The Allele pCHAC-EBNA system has dual functions: it can be ready-to-use plasmids for episomal expression of Oct4, Sox2, c-Myc, Klf4, or Nanog and Lin28 by a simple transfection into target cells; it can also be packaged into retroviruses by transfecting into the Allele Phoenix Retrovirus packaging Eco or Ampho cells. This product group is officially launched today. It should become a highly convenient and unique tool for iPSC-related studies.

Monday, September 21, 2009

Difference between hESCs and NSC-Derived Integration-Free iPSCs

By introducing Oct4 and Nanog into human fetal neural progenitor cells, the Muotri lab at UCSD, in collaboration with colleagues from the Yeo and Gage labs of UCSD and Salk, was able to create induced pluripotent stem cells (iPS cells) using the oriP/EBNA1 episomal system to introduce the aforementioned Oct4 and Nanog.
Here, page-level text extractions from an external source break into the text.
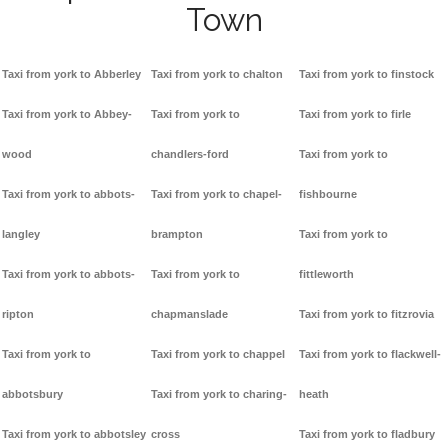
Town
Taxi from york to Abberley
Taxi from york to chalton
Taxi from york to finstock
Taxi from york to Abbey-
Taxi from york to
Taxi from york to firle
wood
chandlers-ford
Taxi from york to
Taxi from york to abbots-
Taxi from york to chapel-
fishbourne
langley
brampton
Taxi from york to
Taxi from york to abbots-
Taxi from york to
fittleworth
ripton
chapmanslade
Taxi from york to fitzrovia
Taxi from york to
Taxi from york to chappel
Taxi from york to flackwell-
abbotsbury
Taxi from york to charing-
heath
Taxi from york to abbotsley
cross
Taxi from york to fladbury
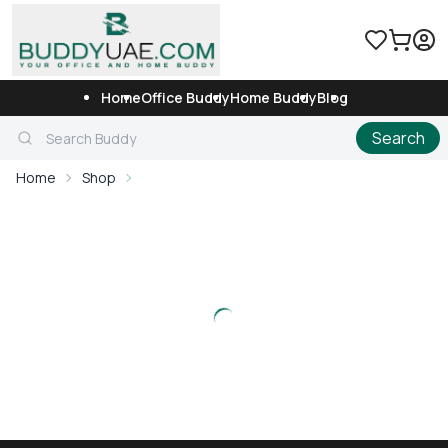
Home
Office Buddy
Home Buddy
Blog
Search
Home
Shop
While it has been shown by others that with less differentiated cells, such as progenitor cells, it is relatively easy to reprogram using two, or sometimes even one, of the commonly used iPSC generating factors (Oct4, Sox2, Klf4, c-Myc, Nanog, or Lin28) as reported in the AlleleNews article “iPSC generated by using a single reprogramming factor” on August 3rd, 2009, the new publication in PLoS ONE analyzed in detail the differences between embryonic stem cells (ES cells) and iPS cells.
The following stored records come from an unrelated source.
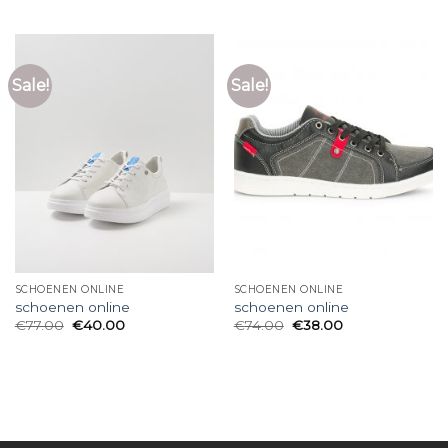
Sale!
Sale!
SCHOENEN ONLINE
SCHOENEN ONLINE
schoenen online
schoenen online
€
77.00
€
40.00
€
74.00
€
38.00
There were three groups of genes that changed significantly between hESC versus iPSC and iPSC versus NSC; genes that are important in early embryonic fate including iPSC-expressed factors that are not sufficiently repressed and genes that are upregulated in iPSCs but are silenced in both NSCs and hESCs which may be downstream to the reprogramming genes during dedifferentiation. Their conclusion is that iPSCs may retain the gene expression signature of donor cells in human reprogrammed cells, even with integration-free gene transfer vehicles such as oriP/EBNA1 element containing plasmids. It should be pointed out that this episomal vector system has been previously reported for iPS cell generation by the Thomson group, see:

(http://allelebiotech.com/blogs/2009/03/episomal-expression-of-ips-inducing-genes-no-trace-of-transgenes-afterwards/). In this paper it was also shown, not unexpectedly, that myc-immortalized cell lines can be efficiently reprogrammed.



Marchetto et al. http://www.plosone.org/article/info%3Adoi%2F10.1371%2Fjournal.pone.0007076



Note from Allele: Congratulations to Maria, Gene, Alysson and the Gage lab.